The biggest challenge with digital sky is the way in which registration, authentication, fleet management and flight operations all have to be integrated and automated. Another challenge was the multiple agencies and ministries that had to work in tandem to clear the draft regulations and then work together while issuing drone certifications, registrations and drone pilot licences.
Initially, the plan was to release the drone policy and then integrate the digital sky into the regulations once it was ready, but according to sources, the ministry wants to now combine the two.

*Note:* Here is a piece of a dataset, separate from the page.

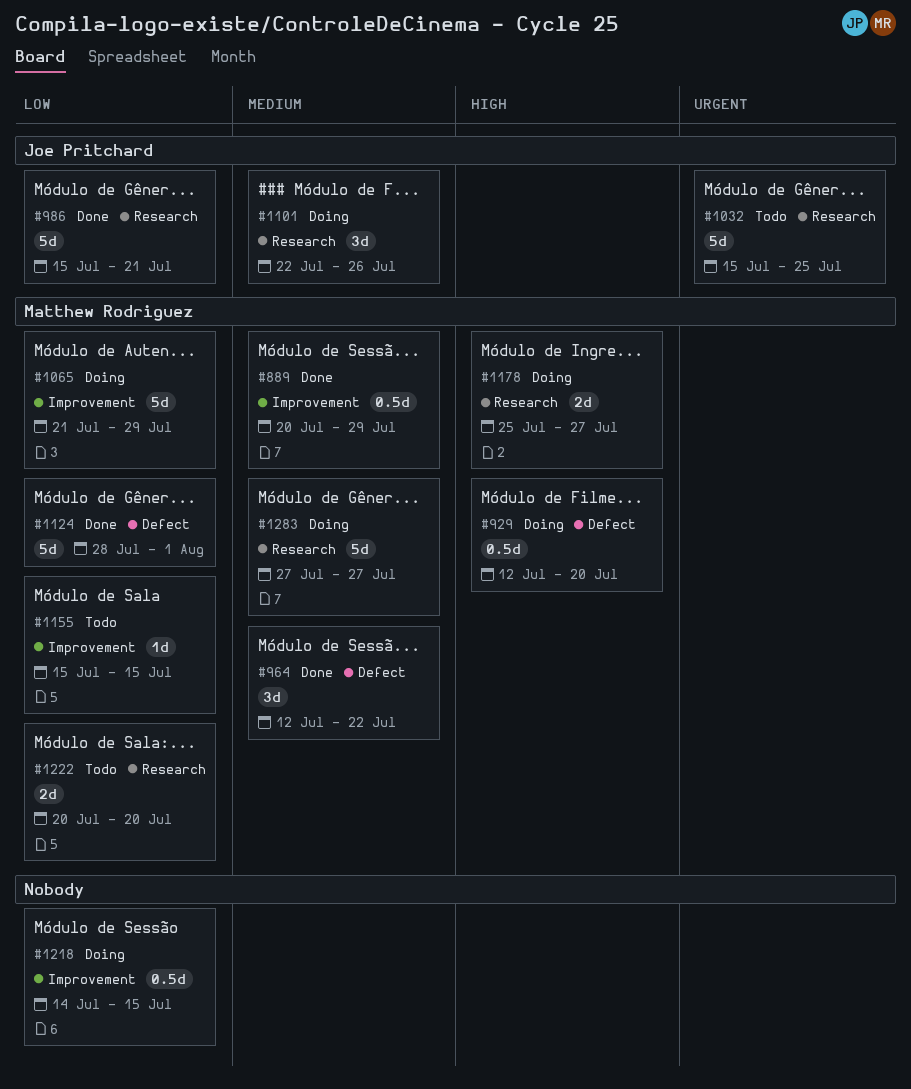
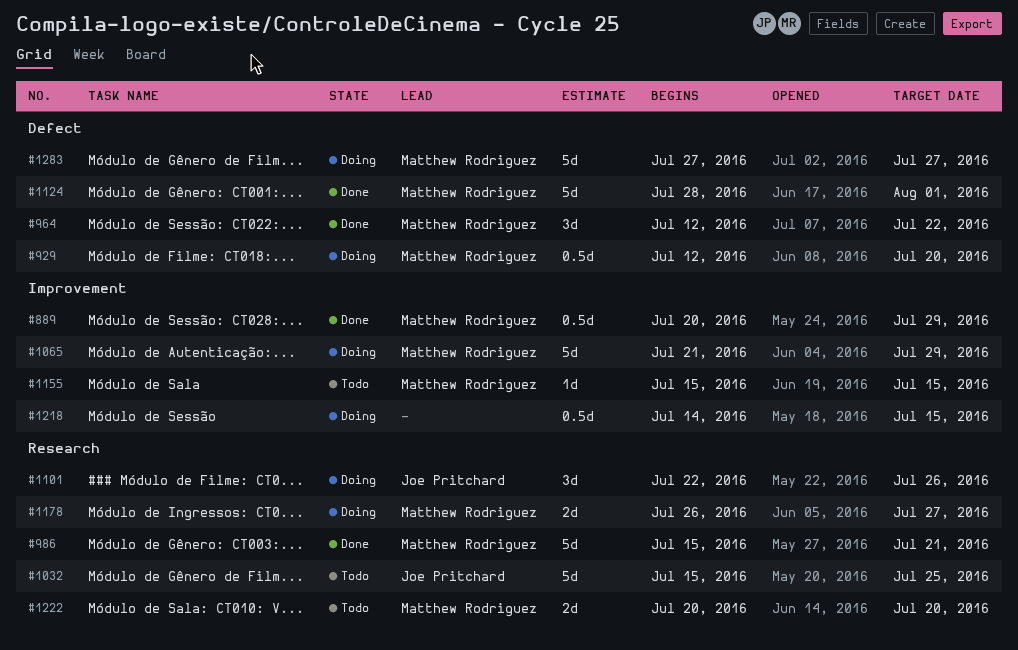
#986, owner: Joe Pritchard -> Matthew Rodriguez
#1178, start: Jul 25 -> Jul 26
#1283, label: Research -> Defect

Most countries including Australia, China, US, Canada and the UK already have rules for drones in place and modify them when required. In comparison, the Indian drone regulations are not that strict but systems like the digital sky are way more complex than what has attempted in other countries. For example, the US Federal Aviation Administration, or FAA, has tied up with private companies AirMap and Skyward to provide automated flight authorisation for drones. Similarly, New Zealand and Japan also have an automated airspace management system in place for drones with the help of AirMap.
Systems that require integration of multiple factors working seamlessly require detailed preparation and the drone industry is no different, said Ananth Padmanabhan, a fellow at think tank Carnegie India.
“A delay in regulations in any technology led field, like the drone ecosystem, can lead to a lack of investors confidence and will result in the ecosystem and startups missing out the technology wave,” said Padmanabhan. “Today, a lot of what we see in the drone ecosystem is what we have seen happening two years back. Uncertainty and delay in regulations can also prevent an ecosystem from scaling up and gaining traction.”
Most drone companies and startups in India offer services that range from monitoring of critical infrastructure, GIS surveying/mapping, industrial inspection to precision agriculture. Without regulations that ease operations, most of these companies have to take permission from local authorities and the DGCA for every operation or flight they undertake.
Over-regulation is another risk. For example, a post by Devendra Damle and Shubho Roy, researchers at the National Institute of Public Finance and Policy in New Delhi, points to a guideline in the CAR that establishes a no-fly zone in areas within 50 km of India’s land. “The no-fly zone covers nearly 44% of the total area of West Bengal, nearly 39% of Bihar, and nearly 33% of Punjab,” the authors conclude.
DGCA had first issued a notification on the restriction or ban on launching drones in India, back in October 7, 2014.
“DGCA is in the process of formulating the regulations (and globally harmonize those) for certification & operation for use of UAS in the Indian Civil Airspace. Till such regulations are issued, no non government agency, organization, or an individual will launch a UAS in Indian Civil Airspace for any purpose whatsoever. The above is for strict compliance,” the October 2014 release by DGCA said.
On April 21, 2016, the first draft of the guidelines for using drones and UAS in India was released by the DGCA. More than a year and half passed after this first draft when the latest and reworked draft CAR was released in November 2017.